§ What you will do
The reply should consist of the full listing, written out exactly.

§ Material for the task
-.-.-

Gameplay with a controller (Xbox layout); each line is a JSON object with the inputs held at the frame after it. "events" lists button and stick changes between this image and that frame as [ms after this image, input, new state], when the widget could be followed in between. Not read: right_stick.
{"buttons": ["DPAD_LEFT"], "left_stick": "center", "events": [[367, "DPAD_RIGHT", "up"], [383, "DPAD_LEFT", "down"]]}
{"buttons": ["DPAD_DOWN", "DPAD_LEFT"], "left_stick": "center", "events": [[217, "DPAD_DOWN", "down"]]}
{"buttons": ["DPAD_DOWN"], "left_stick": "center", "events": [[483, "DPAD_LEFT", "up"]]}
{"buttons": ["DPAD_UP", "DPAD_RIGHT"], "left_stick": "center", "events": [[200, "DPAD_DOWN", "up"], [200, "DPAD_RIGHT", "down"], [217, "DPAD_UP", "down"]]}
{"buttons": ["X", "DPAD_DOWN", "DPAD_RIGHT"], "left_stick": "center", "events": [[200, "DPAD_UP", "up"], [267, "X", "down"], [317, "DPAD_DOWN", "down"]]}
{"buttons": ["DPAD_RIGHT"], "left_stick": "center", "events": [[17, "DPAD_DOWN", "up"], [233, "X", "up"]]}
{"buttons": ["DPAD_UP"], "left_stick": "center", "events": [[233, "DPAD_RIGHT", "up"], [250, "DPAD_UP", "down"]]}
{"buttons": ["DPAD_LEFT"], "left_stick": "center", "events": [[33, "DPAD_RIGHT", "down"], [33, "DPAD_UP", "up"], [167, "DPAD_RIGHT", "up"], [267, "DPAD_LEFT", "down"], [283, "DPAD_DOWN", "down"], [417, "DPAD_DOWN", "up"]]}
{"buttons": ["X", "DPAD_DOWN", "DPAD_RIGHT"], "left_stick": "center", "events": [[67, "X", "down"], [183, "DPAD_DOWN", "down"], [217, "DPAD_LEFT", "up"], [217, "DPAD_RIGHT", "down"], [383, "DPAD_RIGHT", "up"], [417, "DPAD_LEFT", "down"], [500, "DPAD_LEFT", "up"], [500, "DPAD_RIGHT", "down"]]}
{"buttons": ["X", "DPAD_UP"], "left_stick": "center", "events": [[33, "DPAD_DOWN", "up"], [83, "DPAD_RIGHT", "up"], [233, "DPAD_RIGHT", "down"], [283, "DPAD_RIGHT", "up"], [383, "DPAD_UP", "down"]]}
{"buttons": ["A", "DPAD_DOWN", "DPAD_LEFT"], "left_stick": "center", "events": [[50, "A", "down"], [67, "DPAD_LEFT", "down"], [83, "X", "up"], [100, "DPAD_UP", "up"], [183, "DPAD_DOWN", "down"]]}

-.-.-

§ Output for this task
Gameplay with a controller (Xbox layout); each line is a JSON object with the inputs held at the frame after it. "events" lists button and stick changes between this image and that frame as [ms after this image, input, new state], when the widget could be followed in between. Not read: right_stick.
{"buttons": ["DPAD_LEFT"], "left_stick": "center", "events": [[367, "DPAD_RIGHT", "up"], [383, "DPAD_LEFT", "down"]]}
{"buttons": ["DPAD_DOWN", "DPAD_LEFT"], "left_stick": "center", "events": [[217, "DPAD_DOWN", "down"]]}
{"buttons": ["DPAD_DOWN"], "left_stick": "center", "events": [[483, "DPAD_LEFT", "up"]]}
{"buttons": ["DPAD_UP", "DPAD_RIGHT"], "left_stick": "center", "events": [[200, "DPAD_DOWN", "up"], [200, "DPAD_RIGHT", "down"], [217, "DPAD_UP", "down"]]}
{"buttons": ["X", "DPAD_DOWN", "DPAD_RIGHT"], "left_stick": "center", "events": [[200, "DPAD_UP", "up"], [267, "X", "down"], [317, "DPAD_DOWN", "down"]]}
{"buttons": ["DPAD_RIGHT"], "left_stick": "center", "events": [[17, "DPAD_DOWN", "up"], [233, "X", "up"]]}
{"buttons": ["DPAD_UP"], "left_stick": "center", "events": [[233, "DPAD_RIGHT", "up"], [250, "DPAD_UP", "down"]]}
{"buttons": ["DPAD_LEFT"], "left_stick": "center", "events": [[33, "DPAD_RIGHT", "down"], [33, "DPAD_UP", "up"], [167, "DPAD_RIGHT", "up"], [267, "DPAD_LEFT", "down"], [283, "DPAD_DOWN", "down"], [417, "DPAD_DOWN", "up"]]}
{"buttons": ["X", "DPAD_DOWN", "DPAD_RIGHT"], "left_stick": "center", "events": [[67, "X", "down"], [183, "DPAD_DOWN", "down"], [217, "DPAD_LEFT", "up"], [217, "DPAD_RIGHT", "down"], [383, "DPAD_RIGHT", "up"], [417, "DPAD_LEFT", "down"], [500, "DPAD_LEFT", "up"], [500, "DPAD_RIGHT", "down"]]}
{"buttons": ["X", "DPAD_UP"], "left_stick": "center", "events": [[33, "DPAD_DOWN", "up"], [83, "DPAD_RIGHT", "up"], [233, "DPAD_RIGHT", "down"], [283, "DPAD_RIGHT", "up"], [383, "DPAD_UP", "down"]]}
{"buttons": ["A", "DPAD_DOWN", "DPAD_LEFT"], "left_stick": "center", "events": [[50, "A", "down"], [67, "DPAD_LEFT", "down"], [83, "X", "up"], [100, "DPAD_UP", "up"], [183, "DPAD_DOWN", "down"]]}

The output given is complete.